Write the next part of the interview passage about police stops in Chapeltown, picking up after its final sentence.

--- TEXT ---

Yet the privileges of fame cannot soften the reality of being black in Britain. He reveals calmly that he is often pulled over by the police when he goes home to Chapeltown. “When they see me they’re like: ‘Oh …!’ They’re obviously embarrassed and say: ‘I like seeing you on TV.’ I’m like: ‘No, why are you pulling me over?’ They can’t really answer so they’ll say something like: ‘Your car’s coming up uninsured.’ I’m like: ‘That’s funny because I’ve got the documents here and it’s clearly my car.’ I don’t like it when they lie. Just be honest.’”
It is disconcerting to imagine how Richards would be treated without the buffer of celebrity. “Exactly. As soon as I wind down the window, the look in their eyes shows all this sinking in.”
Does he give them a hard time about racial harassment? “It depends what the officer is like. If they’re new and they’ve been given a narrative about Chapeltown, you allow them a break. If it’s an old one trying to be nasty, I make sure they feel bad.

--- EXTRACTED INFORMATION ---

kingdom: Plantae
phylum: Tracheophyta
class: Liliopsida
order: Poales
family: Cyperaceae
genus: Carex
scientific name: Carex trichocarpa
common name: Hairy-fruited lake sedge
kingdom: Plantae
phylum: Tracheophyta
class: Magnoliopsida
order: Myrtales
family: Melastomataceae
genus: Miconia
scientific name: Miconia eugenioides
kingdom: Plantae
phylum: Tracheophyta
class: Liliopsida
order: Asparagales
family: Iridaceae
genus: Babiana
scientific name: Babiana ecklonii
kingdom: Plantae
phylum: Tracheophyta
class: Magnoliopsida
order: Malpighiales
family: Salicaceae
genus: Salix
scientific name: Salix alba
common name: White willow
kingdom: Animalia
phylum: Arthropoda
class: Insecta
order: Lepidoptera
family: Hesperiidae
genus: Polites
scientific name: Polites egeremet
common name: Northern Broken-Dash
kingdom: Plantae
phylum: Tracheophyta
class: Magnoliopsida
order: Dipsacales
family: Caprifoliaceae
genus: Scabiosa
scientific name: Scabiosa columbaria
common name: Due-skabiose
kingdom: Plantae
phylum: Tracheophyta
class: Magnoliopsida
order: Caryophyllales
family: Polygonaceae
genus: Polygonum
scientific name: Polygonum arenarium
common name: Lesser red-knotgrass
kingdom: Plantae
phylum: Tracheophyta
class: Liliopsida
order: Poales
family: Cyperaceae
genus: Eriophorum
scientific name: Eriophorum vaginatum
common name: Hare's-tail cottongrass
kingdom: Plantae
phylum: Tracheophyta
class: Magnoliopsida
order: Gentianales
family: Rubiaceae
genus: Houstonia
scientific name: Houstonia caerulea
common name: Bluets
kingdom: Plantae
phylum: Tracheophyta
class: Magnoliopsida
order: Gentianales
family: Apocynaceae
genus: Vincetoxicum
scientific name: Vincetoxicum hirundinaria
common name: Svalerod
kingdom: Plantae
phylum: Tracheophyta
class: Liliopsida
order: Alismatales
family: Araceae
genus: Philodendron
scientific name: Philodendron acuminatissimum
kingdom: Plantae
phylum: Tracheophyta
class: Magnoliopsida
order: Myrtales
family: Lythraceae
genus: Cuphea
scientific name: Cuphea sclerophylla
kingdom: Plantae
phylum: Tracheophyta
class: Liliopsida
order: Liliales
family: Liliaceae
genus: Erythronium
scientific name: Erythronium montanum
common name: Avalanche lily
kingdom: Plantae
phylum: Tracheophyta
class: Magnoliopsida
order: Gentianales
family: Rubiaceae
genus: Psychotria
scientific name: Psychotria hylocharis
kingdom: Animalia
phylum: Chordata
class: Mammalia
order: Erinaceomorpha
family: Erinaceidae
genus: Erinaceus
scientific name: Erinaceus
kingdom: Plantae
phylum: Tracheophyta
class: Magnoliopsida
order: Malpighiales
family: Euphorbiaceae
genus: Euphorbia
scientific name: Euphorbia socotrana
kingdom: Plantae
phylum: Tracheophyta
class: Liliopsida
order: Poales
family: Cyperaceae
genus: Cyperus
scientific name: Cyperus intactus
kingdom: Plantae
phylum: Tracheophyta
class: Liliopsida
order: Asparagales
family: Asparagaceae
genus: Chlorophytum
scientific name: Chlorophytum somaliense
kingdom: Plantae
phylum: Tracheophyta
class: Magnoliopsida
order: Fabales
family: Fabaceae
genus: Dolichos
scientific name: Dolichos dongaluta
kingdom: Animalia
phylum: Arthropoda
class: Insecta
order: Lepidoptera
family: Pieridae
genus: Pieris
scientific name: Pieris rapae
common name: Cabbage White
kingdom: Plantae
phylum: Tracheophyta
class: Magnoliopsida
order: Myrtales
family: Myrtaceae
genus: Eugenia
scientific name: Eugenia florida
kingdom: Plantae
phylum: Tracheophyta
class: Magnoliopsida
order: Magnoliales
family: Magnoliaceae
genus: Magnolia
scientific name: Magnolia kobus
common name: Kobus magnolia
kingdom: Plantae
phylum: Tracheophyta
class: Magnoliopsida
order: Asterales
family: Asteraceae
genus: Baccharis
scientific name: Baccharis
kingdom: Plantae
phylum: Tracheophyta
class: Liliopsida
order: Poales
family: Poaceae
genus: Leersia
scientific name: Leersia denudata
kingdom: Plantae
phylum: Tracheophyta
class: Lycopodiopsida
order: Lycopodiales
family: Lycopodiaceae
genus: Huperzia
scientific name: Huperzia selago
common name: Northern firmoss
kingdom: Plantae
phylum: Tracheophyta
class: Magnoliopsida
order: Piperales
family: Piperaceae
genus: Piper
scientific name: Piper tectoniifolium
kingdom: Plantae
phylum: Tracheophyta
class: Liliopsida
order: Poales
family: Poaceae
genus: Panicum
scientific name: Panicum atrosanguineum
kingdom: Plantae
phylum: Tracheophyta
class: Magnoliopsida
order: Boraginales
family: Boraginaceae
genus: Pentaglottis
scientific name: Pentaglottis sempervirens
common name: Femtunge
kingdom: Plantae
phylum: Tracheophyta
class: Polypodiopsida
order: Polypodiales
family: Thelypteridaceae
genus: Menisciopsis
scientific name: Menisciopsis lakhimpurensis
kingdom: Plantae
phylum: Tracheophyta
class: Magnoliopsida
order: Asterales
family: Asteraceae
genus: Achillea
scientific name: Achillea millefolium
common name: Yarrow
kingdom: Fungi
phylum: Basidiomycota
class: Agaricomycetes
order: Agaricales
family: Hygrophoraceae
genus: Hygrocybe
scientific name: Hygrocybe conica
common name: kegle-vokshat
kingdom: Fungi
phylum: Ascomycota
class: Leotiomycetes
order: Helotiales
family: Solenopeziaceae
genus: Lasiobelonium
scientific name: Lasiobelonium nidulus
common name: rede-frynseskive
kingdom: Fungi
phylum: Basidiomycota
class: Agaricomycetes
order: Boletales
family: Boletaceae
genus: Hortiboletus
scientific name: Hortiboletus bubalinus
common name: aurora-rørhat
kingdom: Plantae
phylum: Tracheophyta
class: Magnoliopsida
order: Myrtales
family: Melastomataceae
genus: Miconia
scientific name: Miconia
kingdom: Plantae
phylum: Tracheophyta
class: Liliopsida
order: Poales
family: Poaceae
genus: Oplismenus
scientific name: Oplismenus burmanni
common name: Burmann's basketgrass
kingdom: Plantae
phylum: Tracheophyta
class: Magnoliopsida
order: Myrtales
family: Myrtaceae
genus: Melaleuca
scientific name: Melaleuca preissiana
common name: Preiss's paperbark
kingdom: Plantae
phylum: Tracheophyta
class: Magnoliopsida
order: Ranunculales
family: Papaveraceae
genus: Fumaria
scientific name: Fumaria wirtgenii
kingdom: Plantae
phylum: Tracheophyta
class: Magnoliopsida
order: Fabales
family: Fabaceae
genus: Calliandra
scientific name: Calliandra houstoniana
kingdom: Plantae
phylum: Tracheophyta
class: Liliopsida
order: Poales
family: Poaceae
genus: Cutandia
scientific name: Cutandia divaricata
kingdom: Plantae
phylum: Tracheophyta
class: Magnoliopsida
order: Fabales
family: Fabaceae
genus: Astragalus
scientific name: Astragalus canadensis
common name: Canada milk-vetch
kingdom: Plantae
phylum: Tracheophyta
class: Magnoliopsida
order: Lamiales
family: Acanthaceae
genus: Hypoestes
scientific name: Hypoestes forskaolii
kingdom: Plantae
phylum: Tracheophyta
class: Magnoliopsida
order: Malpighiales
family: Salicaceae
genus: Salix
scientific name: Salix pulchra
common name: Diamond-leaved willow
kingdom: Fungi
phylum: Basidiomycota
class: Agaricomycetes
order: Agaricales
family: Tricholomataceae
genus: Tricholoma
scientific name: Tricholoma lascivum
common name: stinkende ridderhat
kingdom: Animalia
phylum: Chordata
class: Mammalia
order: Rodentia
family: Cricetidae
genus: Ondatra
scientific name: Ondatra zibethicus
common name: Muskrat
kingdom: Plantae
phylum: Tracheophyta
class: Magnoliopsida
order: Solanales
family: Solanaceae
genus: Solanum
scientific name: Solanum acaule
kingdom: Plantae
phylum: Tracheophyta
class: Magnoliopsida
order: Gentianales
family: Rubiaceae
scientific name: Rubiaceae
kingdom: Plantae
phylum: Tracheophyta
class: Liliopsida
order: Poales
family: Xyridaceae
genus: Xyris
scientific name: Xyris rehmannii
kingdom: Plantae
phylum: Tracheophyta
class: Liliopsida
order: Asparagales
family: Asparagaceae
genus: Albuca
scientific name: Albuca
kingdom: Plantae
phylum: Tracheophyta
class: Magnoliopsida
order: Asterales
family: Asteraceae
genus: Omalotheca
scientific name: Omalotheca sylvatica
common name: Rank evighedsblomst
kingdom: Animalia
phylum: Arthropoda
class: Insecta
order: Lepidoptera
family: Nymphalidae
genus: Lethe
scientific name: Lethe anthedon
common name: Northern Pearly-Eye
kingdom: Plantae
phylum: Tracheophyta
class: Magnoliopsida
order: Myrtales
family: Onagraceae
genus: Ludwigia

---

▶ _TASK ANSWER_:
“But I want people to see me in a positive light so they can say: ‘Actually, this narrative of aggressive black people is wrong. Micah’s from a tough area and he’s always happy.’ Yeah, I can go deep. I did a documentary on racism that’s got awards. But when you go too much that side, it can work against you. I want to show people you can be happy and be from Chapeltown.”
Richards’s prodigious rise as a teenager meant he was “thrown into this world where it’s absolute madness and everyone’s treating you like some superstar”. He grimaces when I say it must have been bizarre, at such a young age, to be taken to a strip club by a middle-aged agent. “It’s seedy, isn’t it? If you did that now, you could go to jail.
“We didn’t have money but I was fine. Then someone turns up in a Ferrari one week, a Porsche the next, and he’s buying you boots and taking you for a fancy meal. You just go along with it.”
He was fortunate his father was strong and stopped him from being snared by the most unscrupulous agents. But for Richards “the word ‘agent’ triggers me. There are good agents but my experiences were traumatising.”
Richards lost perspective, “going from £500 to 50 grand a week in 18 months. You’re just a kid and suddenly you’ve got a cleaner, you’re buying a house with a pool for £3m.
“I was driving an Aston Martin at 19 but I’m only human and anyone in my position would probably have done the same. Me and James Milner bought Ferraris on the same day. We parked behind each other but only mine was in the paper. It felt ridiculous.”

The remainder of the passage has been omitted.